_TEXTAUSZUG_

Eine Sport-Woche ohne eine Dopingaffäre ist wie ein Gewitter ohne Blitz. Also praktisch nicht mehr vorstellbar. Eben erst wurden die prominenten Supersprinter Tyson Gay (USA) und Asafa Powell (Jam) nur wenige Wochen vor der Leichtathletik-WM in Moskau (10. bis 18. August) ertappt; vergangene Woche diskutierte die deutsche Sportöffentlichkeit noch empört über die Beichte des ehemaligen Radsprinters Erik Zabel; und kaum war diese Entrüstung etwas verebbt, da hat Deutschland auch schon den nächsten Dopingfall am Hals. Kein trauriger Einzelfall, in der aktuellen Affäre geht es vielmehr um jahrelanges Täuschen und Tarnen mit System, geduldet, sogar erwünscht, unter dem Deckmantel der Forschung.

Deutsche Einheit

Das ist die erschütternde Erkenntnis einer Studie von Historikern der anerkannten Humboldt-Universität, die mehrere Jahre lang die Doping-Vergangenheit der Bundesrepublik untersuchten. Ergebnis: Nicht nur im sogenannten Zwangsdopingsystem der früheren DDR wurde ohne Rücksicht auf die Gesundheit der Sportler mit Medikamenten und anderen unerlaubten Substanzen herumexperimentiert, auch die Spitzenleistungen einiger westdeutscher Athleten dürften vor dem Mauerfall tatsächlich nur Spritzenleistungen gewesen sein. Oder, wie es die anerkannte deutsche Anti-Doping-Aktivistin Ines Geipel ausdrückt: „Die Einheit hat es bereits Anfang der 70er-Jahre gegeben.“

Zu diesem Zeitpunkt, schreiben die Historiker rund um Giselher Spitzer in ihrer 800 Seiten langen Studie „Doping in Deutschland“, sei in der Bundesrepublik „flächendeckend anwendungsorientierte Dopingforschung“ betrieben worden. Im Auftrag von höchster politischer Stelle und bezahlt vom Bundesinnenministerium, ausgeführt von den bekannten Sportmedizin-Universitäten von Freiburg bis Köln. Dabei ging es weniger um Forschungen zu medizinischen Zwecken, vielmehr um ausführliche Tests mit Anabolika, Testosteron, Steroiden und dergleichen. Ziel: die internationale Chancengleichheit der deutschen Sportler zu gewährleisten.

_VORLIEGENDE DATEN_
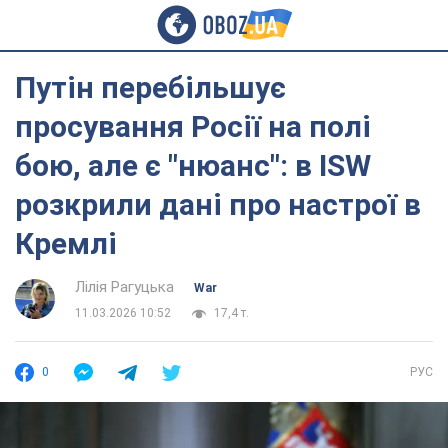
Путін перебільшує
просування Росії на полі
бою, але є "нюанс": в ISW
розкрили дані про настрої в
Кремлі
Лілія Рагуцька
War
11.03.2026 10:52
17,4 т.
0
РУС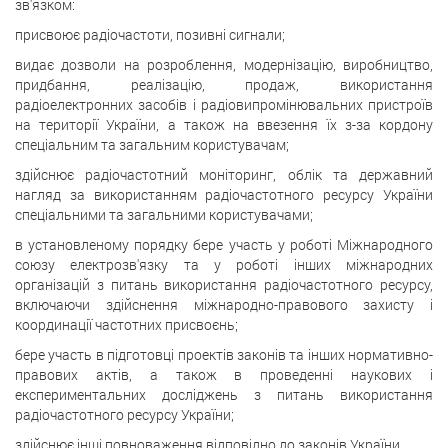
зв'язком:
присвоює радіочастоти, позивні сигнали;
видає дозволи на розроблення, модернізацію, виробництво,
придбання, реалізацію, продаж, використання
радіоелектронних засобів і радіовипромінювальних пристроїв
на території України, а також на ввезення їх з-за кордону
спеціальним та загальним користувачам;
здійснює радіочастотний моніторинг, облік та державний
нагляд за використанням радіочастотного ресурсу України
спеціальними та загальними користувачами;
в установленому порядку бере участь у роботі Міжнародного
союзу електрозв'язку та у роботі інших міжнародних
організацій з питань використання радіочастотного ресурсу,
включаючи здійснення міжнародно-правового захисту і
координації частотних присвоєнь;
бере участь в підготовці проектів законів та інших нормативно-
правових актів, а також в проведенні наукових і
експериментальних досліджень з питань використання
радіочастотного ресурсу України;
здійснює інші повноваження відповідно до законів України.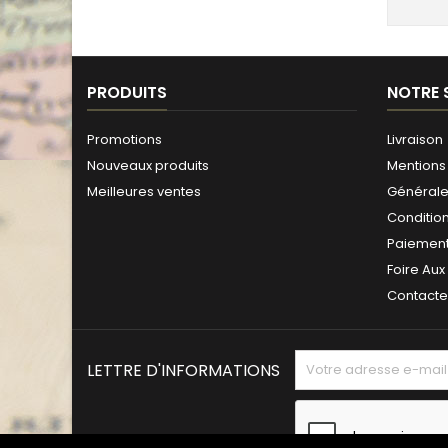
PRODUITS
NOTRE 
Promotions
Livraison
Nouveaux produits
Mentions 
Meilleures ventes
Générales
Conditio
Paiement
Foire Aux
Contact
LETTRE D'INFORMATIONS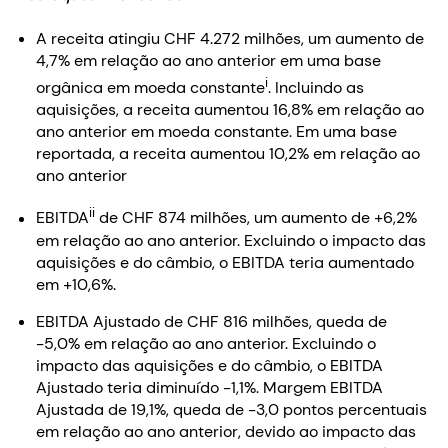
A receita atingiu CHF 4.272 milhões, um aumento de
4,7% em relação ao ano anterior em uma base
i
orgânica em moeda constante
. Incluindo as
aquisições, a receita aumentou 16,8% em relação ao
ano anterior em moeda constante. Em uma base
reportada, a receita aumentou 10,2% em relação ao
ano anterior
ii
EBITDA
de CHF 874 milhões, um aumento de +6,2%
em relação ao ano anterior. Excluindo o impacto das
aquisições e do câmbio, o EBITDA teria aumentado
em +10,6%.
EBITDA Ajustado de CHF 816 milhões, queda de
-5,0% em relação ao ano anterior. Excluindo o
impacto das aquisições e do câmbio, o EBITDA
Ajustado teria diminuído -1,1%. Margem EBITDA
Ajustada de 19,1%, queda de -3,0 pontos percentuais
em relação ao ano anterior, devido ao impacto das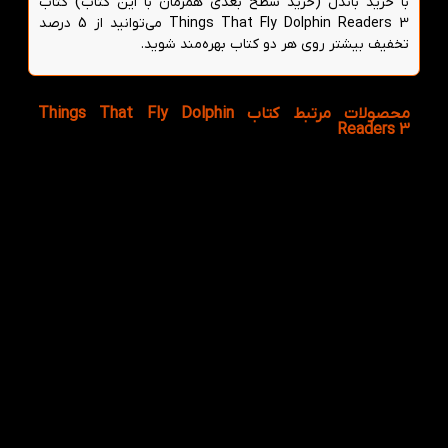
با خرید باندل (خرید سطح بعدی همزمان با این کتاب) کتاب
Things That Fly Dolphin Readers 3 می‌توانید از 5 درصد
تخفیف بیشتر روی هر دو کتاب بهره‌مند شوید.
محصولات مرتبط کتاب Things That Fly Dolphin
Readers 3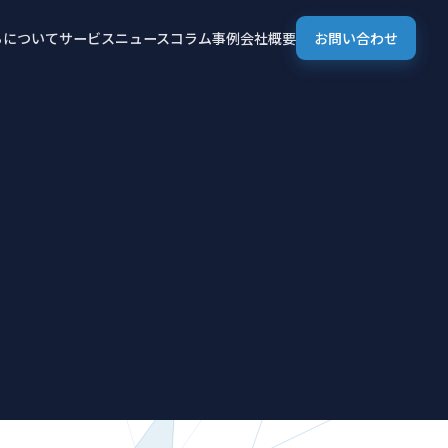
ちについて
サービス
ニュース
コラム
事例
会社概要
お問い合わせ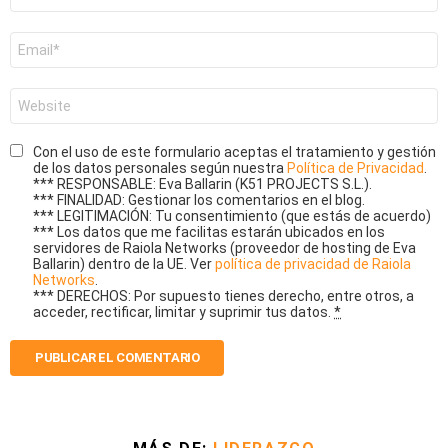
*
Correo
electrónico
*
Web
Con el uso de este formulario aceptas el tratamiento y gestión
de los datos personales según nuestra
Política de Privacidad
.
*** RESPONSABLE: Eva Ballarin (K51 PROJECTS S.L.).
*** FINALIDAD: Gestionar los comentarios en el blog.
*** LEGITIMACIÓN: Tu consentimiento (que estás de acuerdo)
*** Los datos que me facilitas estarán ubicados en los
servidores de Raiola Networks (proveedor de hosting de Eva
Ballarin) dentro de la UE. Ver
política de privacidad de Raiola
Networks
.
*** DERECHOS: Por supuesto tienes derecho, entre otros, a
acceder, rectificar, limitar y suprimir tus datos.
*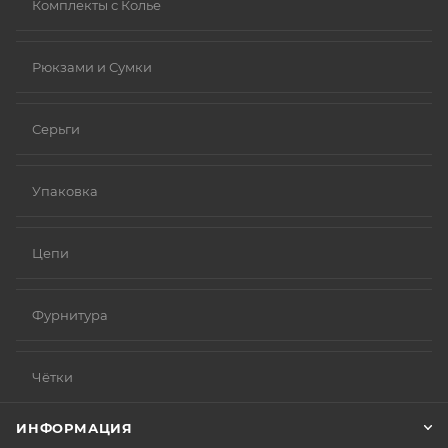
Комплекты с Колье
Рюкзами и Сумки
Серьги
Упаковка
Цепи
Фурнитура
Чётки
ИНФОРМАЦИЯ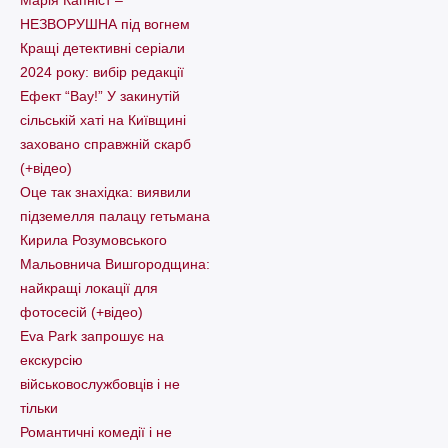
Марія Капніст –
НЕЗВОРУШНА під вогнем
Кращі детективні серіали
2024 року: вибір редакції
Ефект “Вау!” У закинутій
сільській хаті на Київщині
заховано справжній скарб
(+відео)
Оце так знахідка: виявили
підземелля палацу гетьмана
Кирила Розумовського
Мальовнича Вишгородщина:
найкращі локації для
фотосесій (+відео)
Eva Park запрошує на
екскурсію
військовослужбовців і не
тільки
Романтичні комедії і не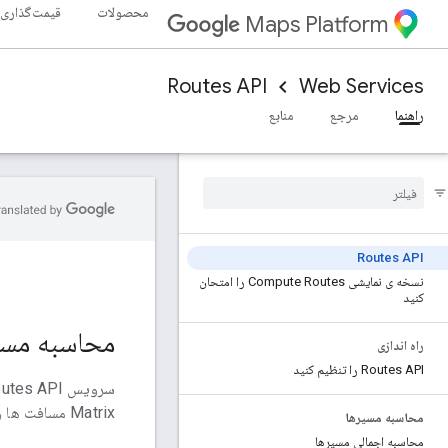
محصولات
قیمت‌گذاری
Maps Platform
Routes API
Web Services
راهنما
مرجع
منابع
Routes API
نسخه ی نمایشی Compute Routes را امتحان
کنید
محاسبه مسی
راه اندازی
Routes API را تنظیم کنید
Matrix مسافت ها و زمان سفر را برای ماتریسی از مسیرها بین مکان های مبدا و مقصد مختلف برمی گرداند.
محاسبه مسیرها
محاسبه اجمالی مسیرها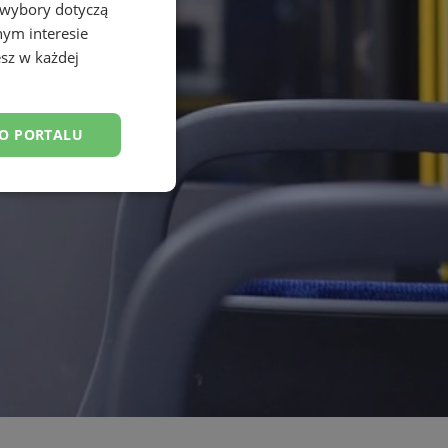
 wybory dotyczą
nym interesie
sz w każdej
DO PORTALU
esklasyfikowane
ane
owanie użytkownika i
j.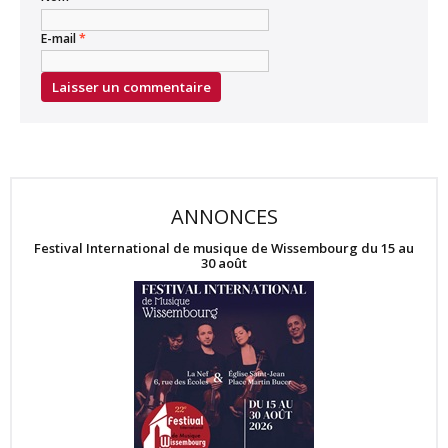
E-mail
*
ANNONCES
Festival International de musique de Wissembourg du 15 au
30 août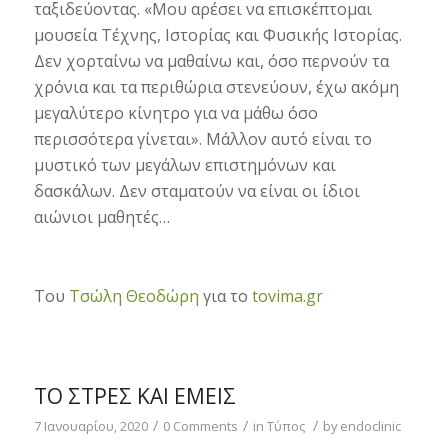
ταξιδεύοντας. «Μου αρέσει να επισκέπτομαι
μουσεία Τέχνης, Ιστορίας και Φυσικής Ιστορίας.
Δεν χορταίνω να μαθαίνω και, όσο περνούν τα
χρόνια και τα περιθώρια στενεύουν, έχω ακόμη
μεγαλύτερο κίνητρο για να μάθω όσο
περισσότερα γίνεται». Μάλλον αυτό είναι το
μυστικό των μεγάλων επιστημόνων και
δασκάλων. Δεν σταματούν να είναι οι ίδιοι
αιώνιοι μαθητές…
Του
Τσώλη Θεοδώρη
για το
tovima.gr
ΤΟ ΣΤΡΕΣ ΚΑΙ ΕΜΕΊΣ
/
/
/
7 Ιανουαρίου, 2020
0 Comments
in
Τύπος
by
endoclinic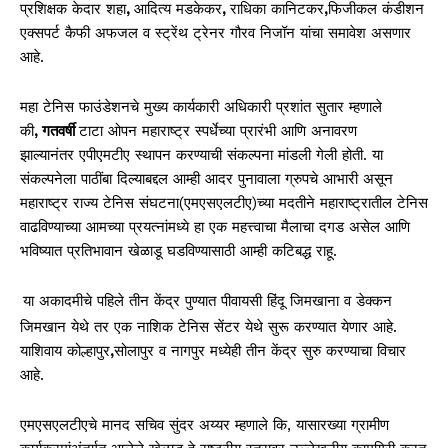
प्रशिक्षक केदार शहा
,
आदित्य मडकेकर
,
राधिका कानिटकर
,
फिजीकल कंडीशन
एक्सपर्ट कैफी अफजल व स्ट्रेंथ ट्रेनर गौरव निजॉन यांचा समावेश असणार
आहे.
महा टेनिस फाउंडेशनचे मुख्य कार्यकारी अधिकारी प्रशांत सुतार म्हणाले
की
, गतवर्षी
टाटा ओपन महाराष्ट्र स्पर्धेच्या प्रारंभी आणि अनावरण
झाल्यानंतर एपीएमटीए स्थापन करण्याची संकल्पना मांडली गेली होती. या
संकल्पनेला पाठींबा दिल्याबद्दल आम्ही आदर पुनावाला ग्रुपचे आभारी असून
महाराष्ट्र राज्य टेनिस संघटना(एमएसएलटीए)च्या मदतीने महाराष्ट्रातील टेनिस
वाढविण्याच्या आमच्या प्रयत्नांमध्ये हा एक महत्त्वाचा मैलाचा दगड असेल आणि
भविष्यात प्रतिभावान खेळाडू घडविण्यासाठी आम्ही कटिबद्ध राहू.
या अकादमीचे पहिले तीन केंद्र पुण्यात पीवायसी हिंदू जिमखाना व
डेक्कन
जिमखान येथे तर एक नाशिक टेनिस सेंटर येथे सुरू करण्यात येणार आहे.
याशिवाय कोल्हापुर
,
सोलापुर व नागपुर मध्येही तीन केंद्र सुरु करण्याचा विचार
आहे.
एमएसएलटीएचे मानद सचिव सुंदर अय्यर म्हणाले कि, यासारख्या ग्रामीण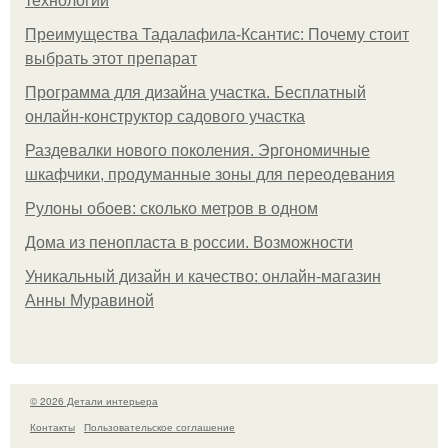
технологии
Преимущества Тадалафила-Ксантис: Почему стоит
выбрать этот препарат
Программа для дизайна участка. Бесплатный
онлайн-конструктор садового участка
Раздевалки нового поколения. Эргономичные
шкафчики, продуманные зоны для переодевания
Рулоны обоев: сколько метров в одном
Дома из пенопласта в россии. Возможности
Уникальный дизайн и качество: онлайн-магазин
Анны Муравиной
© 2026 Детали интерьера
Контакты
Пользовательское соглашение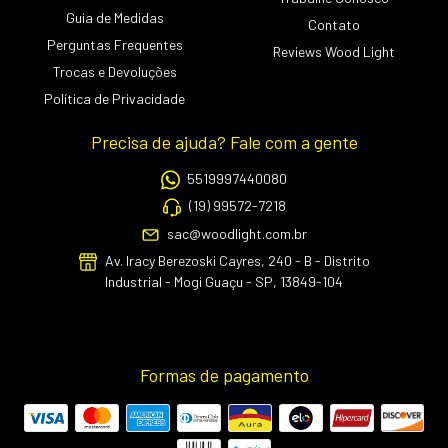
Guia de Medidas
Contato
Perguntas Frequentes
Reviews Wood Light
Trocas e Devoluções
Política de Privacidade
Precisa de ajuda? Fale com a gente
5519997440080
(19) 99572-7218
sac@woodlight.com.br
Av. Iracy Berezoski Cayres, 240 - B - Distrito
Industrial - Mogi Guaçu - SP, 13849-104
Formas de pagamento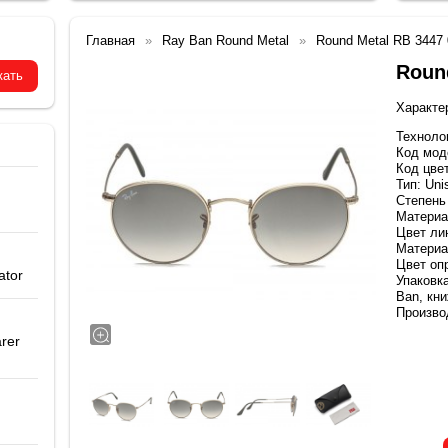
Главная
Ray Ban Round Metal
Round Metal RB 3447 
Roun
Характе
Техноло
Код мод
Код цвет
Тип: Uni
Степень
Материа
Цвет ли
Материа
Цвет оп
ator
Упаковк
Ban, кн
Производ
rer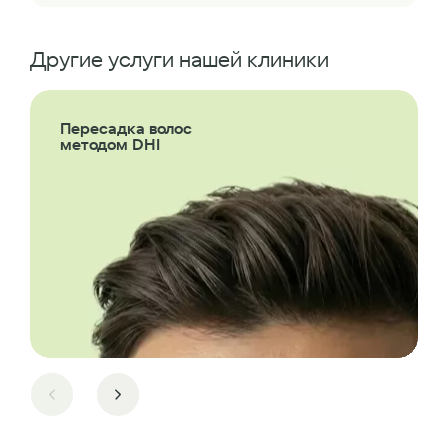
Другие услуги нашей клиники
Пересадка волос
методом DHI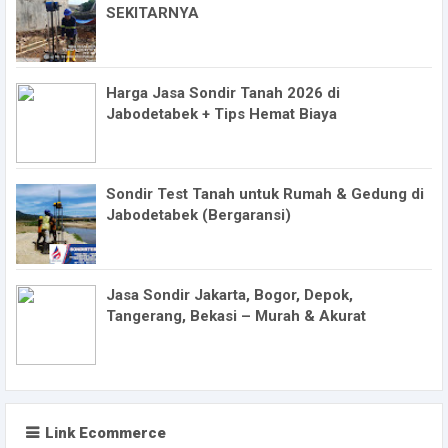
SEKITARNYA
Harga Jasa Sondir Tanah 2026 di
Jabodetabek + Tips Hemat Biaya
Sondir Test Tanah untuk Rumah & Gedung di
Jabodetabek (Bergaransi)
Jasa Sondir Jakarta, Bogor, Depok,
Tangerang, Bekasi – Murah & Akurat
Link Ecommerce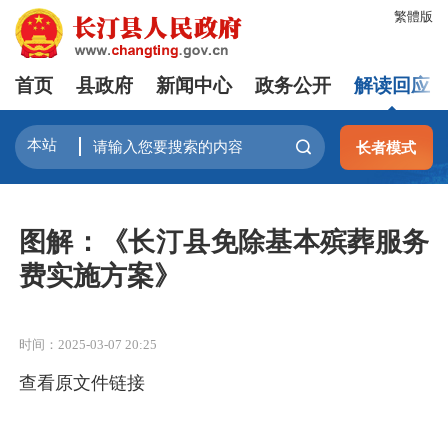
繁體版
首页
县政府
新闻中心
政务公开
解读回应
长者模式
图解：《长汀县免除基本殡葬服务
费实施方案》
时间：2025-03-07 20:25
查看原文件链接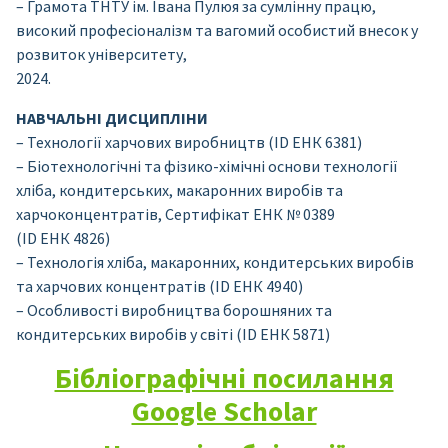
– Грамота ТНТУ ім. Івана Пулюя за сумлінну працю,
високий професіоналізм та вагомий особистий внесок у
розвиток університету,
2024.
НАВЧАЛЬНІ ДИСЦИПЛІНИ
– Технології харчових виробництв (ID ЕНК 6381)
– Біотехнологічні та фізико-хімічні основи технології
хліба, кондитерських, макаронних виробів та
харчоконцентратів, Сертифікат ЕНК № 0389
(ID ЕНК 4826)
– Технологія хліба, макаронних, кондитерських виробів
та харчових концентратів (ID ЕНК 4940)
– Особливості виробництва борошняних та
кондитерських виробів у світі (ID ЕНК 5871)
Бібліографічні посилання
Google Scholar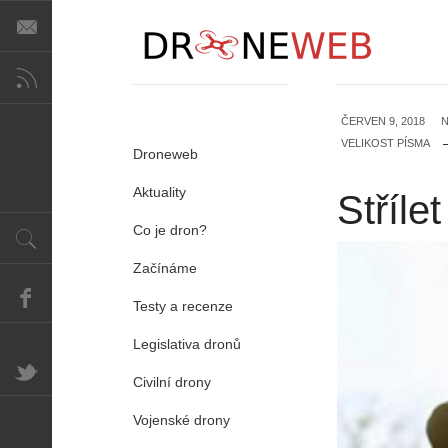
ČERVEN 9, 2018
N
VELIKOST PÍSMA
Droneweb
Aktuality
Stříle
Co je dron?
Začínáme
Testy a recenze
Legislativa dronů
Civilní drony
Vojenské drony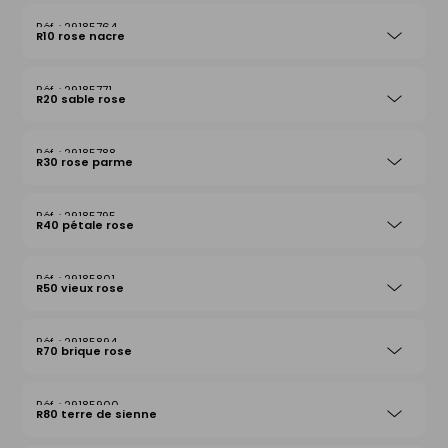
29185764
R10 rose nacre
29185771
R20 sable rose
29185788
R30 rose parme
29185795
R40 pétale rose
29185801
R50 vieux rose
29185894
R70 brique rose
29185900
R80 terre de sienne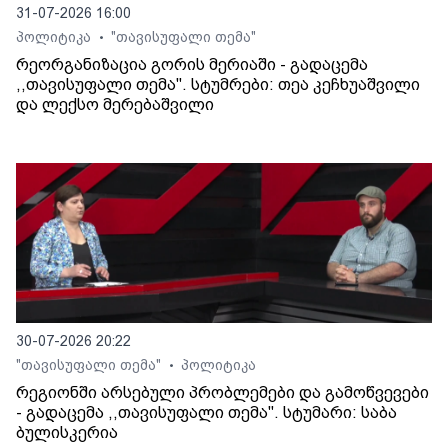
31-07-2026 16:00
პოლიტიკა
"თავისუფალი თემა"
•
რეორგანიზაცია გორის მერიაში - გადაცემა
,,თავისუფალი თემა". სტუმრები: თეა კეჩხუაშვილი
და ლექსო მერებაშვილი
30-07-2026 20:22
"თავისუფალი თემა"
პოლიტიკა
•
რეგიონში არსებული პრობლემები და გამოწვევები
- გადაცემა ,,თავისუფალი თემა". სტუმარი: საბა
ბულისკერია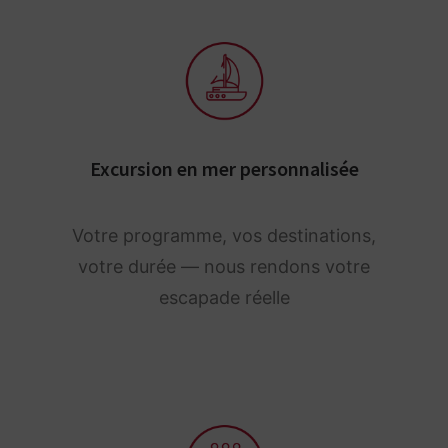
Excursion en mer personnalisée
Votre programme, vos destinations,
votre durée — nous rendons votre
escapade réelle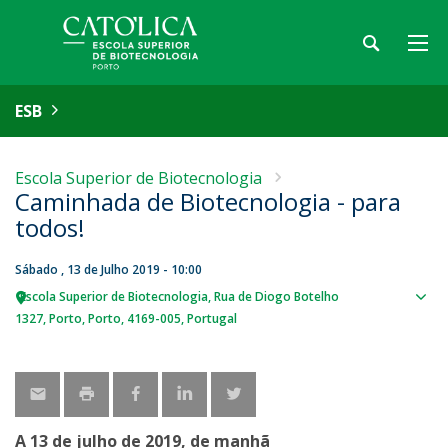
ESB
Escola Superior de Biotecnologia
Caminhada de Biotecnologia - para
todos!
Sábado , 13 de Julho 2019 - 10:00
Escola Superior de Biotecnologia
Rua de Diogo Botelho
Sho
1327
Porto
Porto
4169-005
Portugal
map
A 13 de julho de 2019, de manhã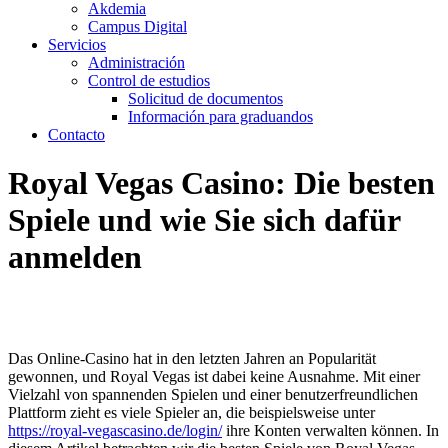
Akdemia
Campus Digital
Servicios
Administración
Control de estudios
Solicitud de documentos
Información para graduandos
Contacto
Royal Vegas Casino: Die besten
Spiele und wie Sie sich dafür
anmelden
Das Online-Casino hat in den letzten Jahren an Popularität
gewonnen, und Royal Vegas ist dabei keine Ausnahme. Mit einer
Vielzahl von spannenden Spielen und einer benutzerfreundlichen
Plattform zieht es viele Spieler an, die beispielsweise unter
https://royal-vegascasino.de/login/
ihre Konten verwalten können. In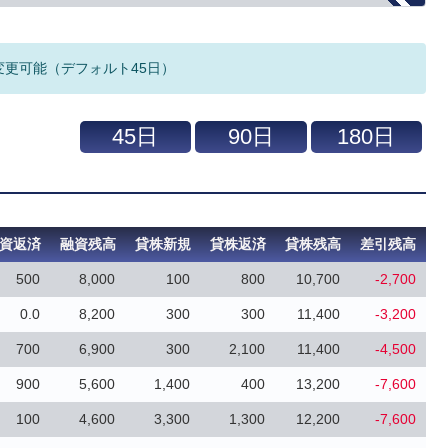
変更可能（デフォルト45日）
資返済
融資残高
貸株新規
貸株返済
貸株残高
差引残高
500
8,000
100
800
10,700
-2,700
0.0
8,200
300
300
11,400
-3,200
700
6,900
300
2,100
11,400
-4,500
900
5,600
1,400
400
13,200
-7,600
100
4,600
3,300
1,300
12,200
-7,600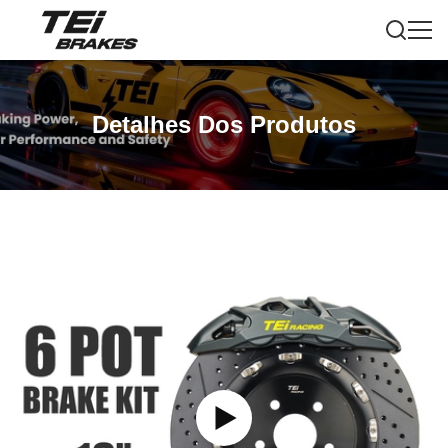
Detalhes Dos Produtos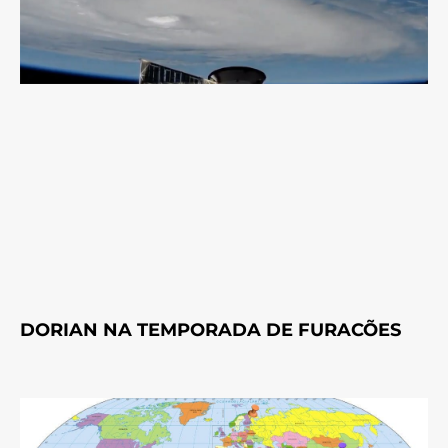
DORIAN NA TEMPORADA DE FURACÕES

_WAS ZU TUN IST_
- A) Von wem wurde die Dopingforschung in der Bundesrepublik laut dem Textauszug über Doping in Deutschland bezahlt?
- B) Schreib den Textauszug über Doping in der Bundesrepublik im Anschluss an seinen letzten Satz weiter.

_NUMMERIERTE ANTWORTEN_
- A) Vom Bundesinnenministerium.

- B)
Anabolika für Buben

Bei ihren Experimenten kannten die beteiligten Mediziner keine Skrupel und trieben es phasenweise sogar auf die Spritze: So wurden Leichen Wachstumshormone entnommen, auch Doping-Versuche mit Minderjährigen standen auf dem Programm. Die Wirkung von Anabolika soll sogar an Elfjährigen getestet worden sein. Selbst Hundeherzen wurden auf ihren leistungssteigernden Effekt hin untersucht.

Die dunklen, unsauberen Machenschaften der Vergangenheit, die in dieser Studie aufgelistet werden, bergen jede Menge Brisanz. Zumal es bei der Aufarbeitung der eigenen Doping-Vergangenheit plötzlich vorbei zu sein scheint mit der deutschen Gründlichkeit. So beklagte Forscher Giselher Spitzer, dass etliche brisante Dokumente vernichtet worden seien, zudem hätten auf Geheiß des Olympischen Sportbunds und des Instituts für Sportwissenschaften, den Auftraggebern der Studie, einige Namen aus Datenschutzgründen nicht im Bericht erwähnt werden dürfen.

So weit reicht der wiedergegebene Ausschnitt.